Die Rohbauarbeiten sind fast fertig, die Fassadenarbeiten haben begonnen, normalerweise Zeit Richtfest zu feiern. Da solche Feierlichkeiten noch nicht wie gewohnt möglich sind, wurde der 3-G-Regel-konforme Baustellenbesuch genutzt, um sich ein Bild vom Baufortschritt zu machen. Und der kann durchaus beeindrucken. Die Hallen und Gänge, der große Innenhof, der noch begrünt werden wird, lassen erahnen, wie nach der Fertigstellung der Anspruch "alle Justizbehörden an einem Ort vereint in einem modernen Gebäudekomplex" umgesetzt werden wird. 65 Millionen Euro investiert die Justiz, zunächst in den Neubau und dann in die Sanierung der historischen Bestandsgebäude. Bis 2025 soll alles fertig sein.
"Herzstück des neuen Justizzentrums sind zwei denkmalgeschützte Gebäude und ein fünfgeschossiger Neubau mit 7200 Quadratmetern Nutzfläche", skizzierte Bauministerin Schreyer das Gebäude. Ein Justizzentrum, das nicht nur in der Region zentraler Anlaufplatz für alle Belange in Sachen Justiz sei, sondern durch die Verbindung von alt und neu auch städtebaulich Akzente setze. 220 Mitarbeiterinnen und Mitarbeiter der Justiz können künftig an einem Standort arbeiten – und nicht wie bisher auf mehreren Standorte verteilt. "Im Schweinfurter Justizzentrum werden Amts- und Landgericht, die Staatsanwaltschaft und das IT-Servicezentrum zusammengeführt", so Justizminister Eisenreich. Unterhalb des Eingangsbereichs entstehen eine zweigeschossige Tiefgarage mit 124 Stellplätzen, Archivräume und Haftzellen.
Wie der Neubau helfen soll, CO2 einzusparen
"Mit dem neuen Justizzentrum verbinden sich Denkmalschutz und moderne Architektur unter Berücksichtigung von Nachhaltigkeit und und Klimaschutz zu einem großen Ganzen", bilanzierte auch die Bauministerin.

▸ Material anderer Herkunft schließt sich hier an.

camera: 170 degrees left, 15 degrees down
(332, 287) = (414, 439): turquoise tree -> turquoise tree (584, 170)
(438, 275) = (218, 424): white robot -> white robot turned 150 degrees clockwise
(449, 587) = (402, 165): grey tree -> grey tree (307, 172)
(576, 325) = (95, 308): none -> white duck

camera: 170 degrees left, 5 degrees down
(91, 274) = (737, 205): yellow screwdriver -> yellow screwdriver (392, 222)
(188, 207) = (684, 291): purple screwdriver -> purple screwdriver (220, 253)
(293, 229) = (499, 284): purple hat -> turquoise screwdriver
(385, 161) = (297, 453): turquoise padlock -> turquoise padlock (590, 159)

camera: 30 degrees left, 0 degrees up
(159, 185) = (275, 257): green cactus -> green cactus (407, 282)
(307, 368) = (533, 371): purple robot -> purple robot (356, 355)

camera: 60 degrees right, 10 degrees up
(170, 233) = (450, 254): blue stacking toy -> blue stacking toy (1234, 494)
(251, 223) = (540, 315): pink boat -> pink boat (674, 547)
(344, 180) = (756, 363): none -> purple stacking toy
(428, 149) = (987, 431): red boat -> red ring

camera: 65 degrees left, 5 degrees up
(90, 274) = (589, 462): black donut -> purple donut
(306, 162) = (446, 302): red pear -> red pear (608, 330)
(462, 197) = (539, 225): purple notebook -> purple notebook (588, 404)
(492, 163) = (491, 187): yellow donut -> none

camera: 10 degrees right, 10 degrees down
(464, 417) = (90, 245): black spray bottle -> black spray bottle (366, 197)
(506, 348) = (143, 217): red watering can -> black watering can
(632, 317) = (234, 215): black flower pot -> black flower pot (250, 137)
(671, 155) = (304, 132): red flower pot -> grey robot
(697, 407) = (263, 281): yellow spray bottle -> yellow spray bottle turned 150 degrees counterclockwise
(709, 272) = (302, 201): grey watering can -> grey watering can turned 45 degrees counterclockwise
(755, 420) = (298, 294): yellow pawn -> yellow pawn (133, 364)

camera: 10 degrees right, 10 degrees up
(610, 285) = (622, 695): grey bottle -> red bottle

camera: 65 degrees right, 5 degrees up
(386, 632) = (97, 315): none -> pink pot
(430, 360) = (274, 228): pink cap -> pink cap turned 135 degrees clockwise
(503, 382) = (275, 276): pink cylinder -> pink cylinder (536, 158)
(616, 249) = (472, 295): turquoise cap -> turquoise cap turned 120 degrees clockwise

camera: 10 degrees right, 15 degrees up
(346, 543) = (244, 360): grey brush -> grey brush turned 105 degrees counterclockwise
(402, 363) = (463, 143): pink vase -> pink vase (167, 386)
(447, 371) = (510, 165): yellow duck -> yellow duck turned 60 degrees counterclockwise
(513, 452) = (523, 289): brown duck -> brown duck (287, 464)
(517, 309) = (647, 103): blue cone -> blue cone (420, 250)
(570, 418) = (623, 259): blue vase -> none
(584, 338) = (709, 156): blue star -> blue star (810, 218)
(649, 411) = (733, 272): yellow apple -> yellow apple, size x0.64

"Wir liegen im Zeitplan, trotz Pandemie und anspruchsvoller Lage des Bauplatzes vor dem denkmalgeschützten Justizgebäude. Wir rechnen Ende 2023 mit dem Bezug des Neubaus, dann startet die Sanierung des historischen Gebäudes", so Eisenreich. Auch ökologisch und technisch sei alles auf der Höhe der Zeit. So seien Elektrotankstellen in der Tiefgarage geplant, der ganze Gebäudekomplex werde an das Fernwärmenetz angeschlossen. Durch den Bau würden etwa 290 Tonnen Kohlendioxid pro Jahr gespart, ergänzte Kerstin Schreyer, die auch betonte, dass auch finanziell alles bisher im gesteckten Rahmen sei.
"Man sieht, dass hier etwas schönes, großes und auch ungewöhnliches entsteht", zeigte sich der Justizminister beindruckt. "Nach dem Strafjustizzentrum in München ist Schweinfurt derzeit die zweitgrößte Baustelle der bayerischen Justiz". Das mache den Neubau des Schweinfurter Justizzentrums gleichzeitig zum bedeutendsten fränkischen Bauvorhaben der Justiz. "Das Gebäude erfüllt alle Anforderungen an ein modernes Justizgebäude." Spannend sei die Herausforderung gewesen "Neubau und denkmalgeschützte Gebäude gut zusammenzubringen", was gut gelungen sei.
Was Landrat und OB sich wünschen
Aus mehren Gründen dankbar für diesen Bau sei auch die Stadt Schweinfurt, so OB Sebastian Remelé (CSU). "Groß, repräsentativ und praktisch" sei der Neubau. Gleichzeitig werde den historischen Gebäuden durch die Sanierung ihre städtebauliche Bedeutung zurückgegeben. Als "ehemaliger Anwalt" würdigte Remelé auch die längst überfällige räumliche Zusammenführung der Justiz in einem Haus.
Auch Landrat Florian Töpper (SPD) freut sich über das neue Justizzentrum in seiner Nachbarschaft, das mit seinen hohen Standards in die Zeit passe. Darüber hinaus wünscht sich Töpper, dass sich bei allen haushaltstechnischen Herausforderungen zur baulich adäquaten Ausstattung auch die angemessene personelle Ausstattung gesellen möge. Nach dem offiziellen Teil boten Jan Hauschildt (Knoche Architekten) und Alexej Kolschkow (Zila Freie Architekten) für die Gäste Baustellenführungen an.